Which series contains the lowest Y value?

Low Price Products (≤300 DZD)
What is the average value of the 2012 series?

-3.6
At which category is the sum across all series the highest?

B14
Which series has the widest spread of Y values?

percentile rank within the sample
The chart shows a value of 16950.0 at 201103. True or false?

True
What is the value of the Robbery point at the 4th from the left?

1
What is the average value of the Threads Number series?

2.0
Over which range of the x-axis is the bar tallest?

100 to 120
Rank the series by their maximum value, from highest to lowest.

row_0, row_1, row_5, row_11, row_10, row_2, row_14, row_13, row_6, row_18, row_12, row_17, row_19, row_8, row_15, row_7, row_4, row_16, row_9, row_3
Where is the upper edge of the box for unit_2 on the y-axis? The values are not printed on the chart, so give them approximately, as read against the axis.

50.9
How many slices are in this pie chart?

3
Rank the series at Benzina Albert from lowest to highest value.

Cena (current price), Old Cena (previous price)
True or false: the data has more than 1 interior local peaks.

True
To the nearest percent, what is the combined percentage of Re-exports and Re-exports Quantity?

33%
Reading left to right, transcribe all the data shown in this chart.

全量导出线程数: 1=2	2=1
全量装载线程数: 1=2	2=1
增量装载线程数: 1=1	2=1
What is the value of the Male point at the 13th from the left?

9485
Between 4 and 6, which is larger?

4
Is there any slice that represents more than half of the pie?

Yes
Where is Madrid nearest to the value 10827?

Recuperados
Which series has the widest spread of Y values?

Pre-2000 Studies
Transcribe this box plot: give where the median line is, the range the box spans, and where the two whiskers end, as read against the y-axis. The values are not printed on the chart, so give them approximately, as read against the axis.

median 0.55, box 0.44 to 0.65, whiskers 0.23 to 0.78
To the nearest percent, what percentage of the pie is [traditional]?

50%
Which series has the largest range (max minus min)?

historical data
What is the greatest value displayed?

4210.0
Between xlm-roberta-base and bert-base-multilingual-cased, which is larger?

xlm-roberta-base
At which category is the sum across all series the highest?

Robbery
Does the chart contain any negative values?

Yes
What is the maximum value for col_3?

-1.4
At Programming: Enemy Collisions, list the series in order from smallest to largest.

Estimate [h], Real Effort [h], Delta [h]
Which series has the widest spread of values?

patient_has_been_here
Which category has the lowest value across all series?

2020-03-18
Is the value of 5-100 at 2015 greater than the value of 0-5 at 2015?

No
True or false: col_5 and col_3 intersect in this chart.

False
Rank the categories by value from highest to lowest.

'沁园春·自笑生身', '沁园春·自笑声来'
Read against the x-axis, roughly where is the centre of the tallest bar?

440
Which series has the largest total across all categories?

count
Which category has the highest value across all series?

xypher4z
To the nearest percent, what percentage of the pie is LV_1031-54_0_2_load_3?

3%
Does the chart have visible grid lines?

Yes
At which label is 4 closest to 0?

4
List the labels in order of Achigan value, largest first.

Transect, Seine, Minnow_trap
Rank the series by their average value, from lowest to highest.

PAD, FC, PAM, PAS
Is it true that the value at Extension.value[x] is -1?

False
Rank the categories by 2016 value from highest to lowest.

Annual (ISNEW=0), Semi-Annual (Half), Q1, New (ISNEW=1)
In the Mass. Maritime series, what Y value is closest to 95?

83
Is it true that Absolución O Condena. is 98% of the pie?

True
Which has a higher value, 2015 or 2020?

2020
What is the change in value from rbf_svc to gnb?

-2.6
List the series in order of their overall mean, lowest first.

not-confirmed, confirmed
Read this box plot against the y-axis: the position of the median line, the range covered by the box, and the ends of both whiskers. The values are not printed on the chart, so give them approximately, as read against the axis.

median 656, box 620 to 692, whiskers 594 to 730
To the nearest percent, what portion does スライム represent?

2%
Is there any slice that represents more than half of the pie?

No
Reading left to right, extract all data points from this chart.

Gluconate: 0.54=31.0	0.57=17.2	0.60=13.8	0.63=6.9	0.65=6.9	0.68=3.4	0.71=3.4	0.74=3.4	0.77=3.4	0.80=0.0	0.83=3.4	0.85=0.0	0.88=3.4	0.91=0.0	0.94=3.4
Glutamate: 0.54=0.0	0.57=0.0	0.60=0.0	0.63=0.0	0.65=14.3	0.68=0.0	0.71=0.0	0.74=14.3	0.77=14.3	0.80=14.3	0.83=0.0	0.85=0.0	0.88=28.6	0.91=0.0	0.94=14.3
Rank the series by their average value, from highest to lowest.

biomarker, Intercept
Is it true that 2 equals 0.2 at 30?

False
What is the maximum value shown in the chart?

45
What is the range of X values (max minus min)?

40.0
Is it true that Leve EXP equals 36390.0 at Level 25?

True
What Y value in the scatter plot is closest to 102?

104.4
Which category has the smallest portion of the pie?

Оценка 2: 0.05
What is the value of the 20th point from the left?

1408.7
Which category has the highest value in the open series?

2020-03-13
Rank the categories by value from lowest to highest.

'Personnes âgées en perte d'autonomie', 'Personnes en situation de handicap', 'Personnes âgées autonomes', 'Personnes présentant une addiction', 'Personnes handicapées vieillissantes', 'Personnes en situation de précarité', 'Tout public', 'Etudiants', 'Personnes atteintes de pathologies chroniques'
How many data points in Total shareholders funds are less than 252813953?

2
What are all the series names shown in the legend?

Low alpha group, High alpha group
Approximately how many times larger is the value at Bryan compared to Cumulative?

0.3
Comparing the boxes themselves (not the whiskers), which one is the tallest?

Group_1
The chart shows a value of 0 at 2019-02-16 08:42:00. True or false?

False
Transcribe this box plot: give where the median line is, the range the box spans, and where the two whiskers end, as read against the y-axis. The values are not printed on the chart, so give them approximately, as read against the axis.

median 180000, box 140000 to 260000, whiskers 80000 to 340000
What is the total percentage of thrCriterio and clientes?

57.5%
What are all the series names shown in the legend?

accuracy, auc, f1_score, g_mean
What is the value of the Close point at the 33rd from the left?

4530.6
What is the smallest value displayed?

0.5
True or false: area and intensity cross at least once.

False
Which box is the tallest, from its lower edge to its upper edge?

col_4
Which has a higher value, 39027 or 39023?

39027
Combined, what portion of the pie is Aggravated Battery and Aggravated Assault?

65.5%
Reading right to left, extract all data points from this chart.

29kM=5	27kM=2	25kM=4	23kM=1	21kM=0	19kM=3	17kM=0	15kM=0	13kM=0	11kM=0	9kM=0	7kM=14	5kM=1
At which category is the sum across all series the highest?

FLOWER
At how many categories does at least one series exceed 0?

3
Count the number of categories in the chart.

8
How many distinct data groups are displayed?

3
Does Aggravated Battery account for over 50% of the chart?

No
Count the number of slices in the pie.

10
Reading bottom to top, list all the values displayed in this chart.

-*-

| TASK OBJECTIVE |
Revise the entries from the start through the line that contains "What is the value of the Robbery", changing "series" to "dataset" and leaving everything else as it is.

| RESULT OF THIS EXERCISE |
Which dataset contains the lowest Y value?

Low Price Products (≤300 DZD)
What is the average value of the 2012 dataset?

-3.6
At which category is the sum across all dataset the highest?

B14
Which dataset has the widest spread of Y values?

percentile rank within the sample
The chart shows a value of 16950.0 at 201103. True or false?

True
What is the value of the Robbery point at the 4th from the left?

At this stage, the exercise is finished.